An acceptable answer contains every record below, unchanged, and no pictures.
╔══
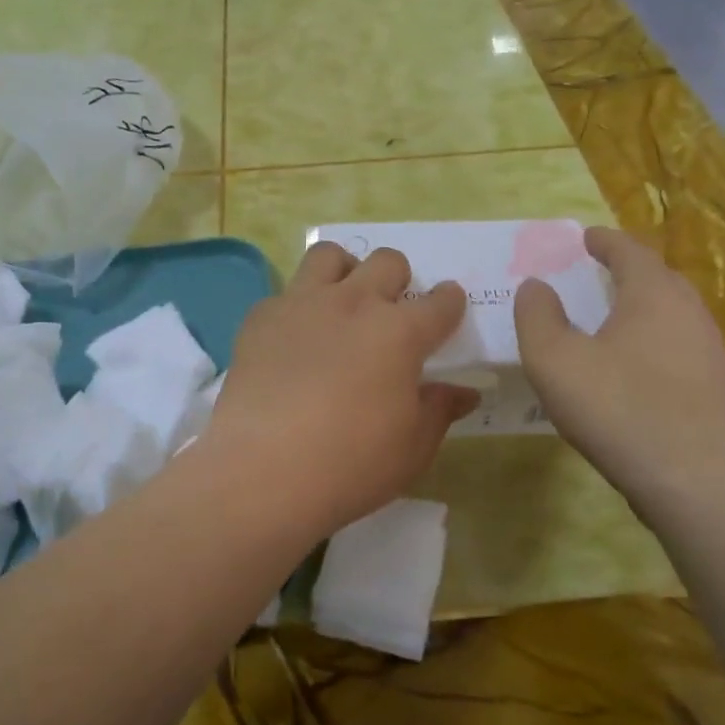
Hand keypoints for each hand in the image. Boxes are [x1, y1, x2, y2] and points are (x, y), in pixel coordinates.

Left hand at [203, 243, 478, 538]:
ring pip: (330, 255)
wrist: (262, 469)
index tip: (447, 309)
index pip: (440, 302)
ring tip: (341, 302)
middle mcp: (354, 303)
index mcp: (400, 332)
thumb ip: (439, 411)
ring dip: (345, 271)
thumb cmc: (351, 464)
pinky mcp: (261, 317)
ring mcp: (303, 303)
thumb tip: (464, 392)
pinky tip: (293, 339)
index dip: (449, 302)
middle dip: (398, 279)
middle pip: (387, 262)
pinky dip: (297, 307)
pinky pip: (285, 292)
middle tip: (391, 311)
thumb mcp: (412, 449)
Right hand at [514, 227, 724, 507]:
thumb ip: (537, 316)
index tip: (585, 237)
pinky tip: (634, 368)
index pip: (629, 251)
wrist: (698, 481)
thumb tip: (535, 286)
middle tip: (598, 272)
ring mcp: (710, 351)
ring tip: (612, 319)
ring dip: (642, 308)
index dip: (605, 241)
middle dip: (628, 270)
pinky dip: (653, 341)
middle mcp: (689, 312)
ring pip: (672, 314)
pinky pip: (679, 347)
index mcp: (652, 294)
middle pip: (658, 278)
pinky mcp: (716, 389)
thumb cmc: (619, 408)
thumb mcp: (554, 360)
╚══
- PROBLEM SOLUTION:
Hand keypoints for each hand in the image. Boxes are [x1, y1, x2, y2] and points are (x, y), in pixel coordinates.

Left hand at [203, 243, 478, 538]:
ring pip: (330, 255)
wrist: (262, 469)
index tip: (447, 309)
index pip: (440, 302)
ring tip: (341, 302)
middle mcp: (354, 303)
index mcp: (400, 332)
thumb ip: (439, 411)
ring dip: (345, 271)
thumb cmc: (351, 464)
pinky mcp: (261, 317)
ring mcp: (303, 303)
thumb tip: (464, 392)
pinky tip: (293, 339)
index dip: (449, 302)
middle dip: (398, 279)
middle pip: (387, 262)
pinky dip: (297, 307)
pinky pip: (285, 292)
middle tip: (391, 311)
thumb mcp: (412, 449)
Right hand at [514, 227, 724, 507]:
thumb ip: (537, 316)
index tip: (585, 237)
pinky tip: (634, 368)
index pip: (629, 251)
wrist: (698, 481)
thumb tip: (535, 286)
middle tip: (598, 272)
ring mcp: (710, 351)
ring tip: (612, 319)
ring dip: (642, 308)
index dip: (605, 241)
middle dip: (628, 270)
pinky dip: (653, 341)
middle mcp: (689, 312)
ring pip: (672, 314)
pinky pip: (679, 347)
index mcp: (652, 294)
middle pip: (658, 278)
pinky mcp: (716, 389)
thumb cmc: (619, 408)
thumb mcp: (554, 360)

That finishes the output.